Purpose of the Study:

  • To develop a novel glue-type bio-adhesive with improved instant and long-term adhesion.
  • To investigate the phase separation behavior of functionalized polysaccharides for enhanced adhesion.
  • To evaluate the bio-adhesive's performance in aqueous environments and on various substrates, including wet tissues.

Main Methods:

  • Functionalization of polysaccharides with dopa to induce phase separation.
  • Formulation of a novel bio-adhesive based on protein and functionalized polysaccharide interactions.
  • Characterization of adhesion strength (shear strength) and interfacial toughness.
  • In vitro testing on various visceral tissues to assess biocompatibility and adhesion efficacy.

Main Results:

  • The novel bio-adhesive demonstrated significantly enhanced adhesion performance and phase separation.
  • Achieved long-term adhesion strength of 1.48 MPa (shear strength) on wet tissues.
  • Exhibited high interfacial toughness of approximately 880 J m-2.
  • Maintained normal function in aqueous environments due to unique phase separation behaviors.
  • Showcased excellent biocompatibility and feasibility for visceral tissue adhesion in vitro.

Conclusions:

  • The developed bio-adhesive offers robust instant and long-term adhesion for diverse substrates, including wet tissues.
  • Its ability to function in aqueous environments and excellent biocompatibility make it suitable for biomedical applications.
  • This novel bio-glue holds significant potential for widespread use in clinical settings for tissue adhesion and repair.

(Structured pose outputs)
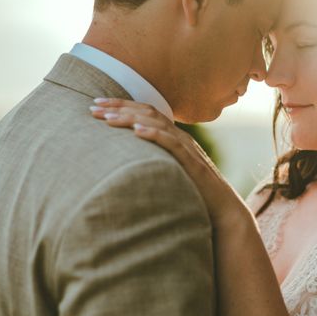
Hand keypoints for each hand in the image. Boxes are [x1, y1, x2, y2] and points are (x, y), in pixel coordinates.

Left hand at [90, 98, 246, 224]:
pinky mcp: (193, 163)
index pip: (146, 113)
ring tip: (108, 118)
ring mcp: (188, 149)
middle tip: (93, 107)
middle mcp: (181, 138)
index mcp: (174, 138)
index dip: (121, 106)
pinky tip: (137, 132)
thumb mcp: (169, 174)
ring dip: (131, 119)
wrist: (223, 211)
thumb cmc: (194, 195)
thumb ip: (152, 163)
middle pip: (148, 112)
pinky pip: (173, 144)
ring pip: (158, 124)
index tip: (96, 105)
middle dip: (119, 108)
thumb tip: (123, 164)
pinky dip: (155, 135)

**What you have to do:**
Answer these questions about the bio-adhesive study summary:
1. What type of bio-adhesive did the study set out to develop?
2. What were the polysaccharides functionalized with?
3. What long-term shear strength did the bio-adhesive reach on wet tissues?

**Exercise answer:**
1. A novel glue-type bio-adhesive.
2. Dopa.
3. 1.48 MPa.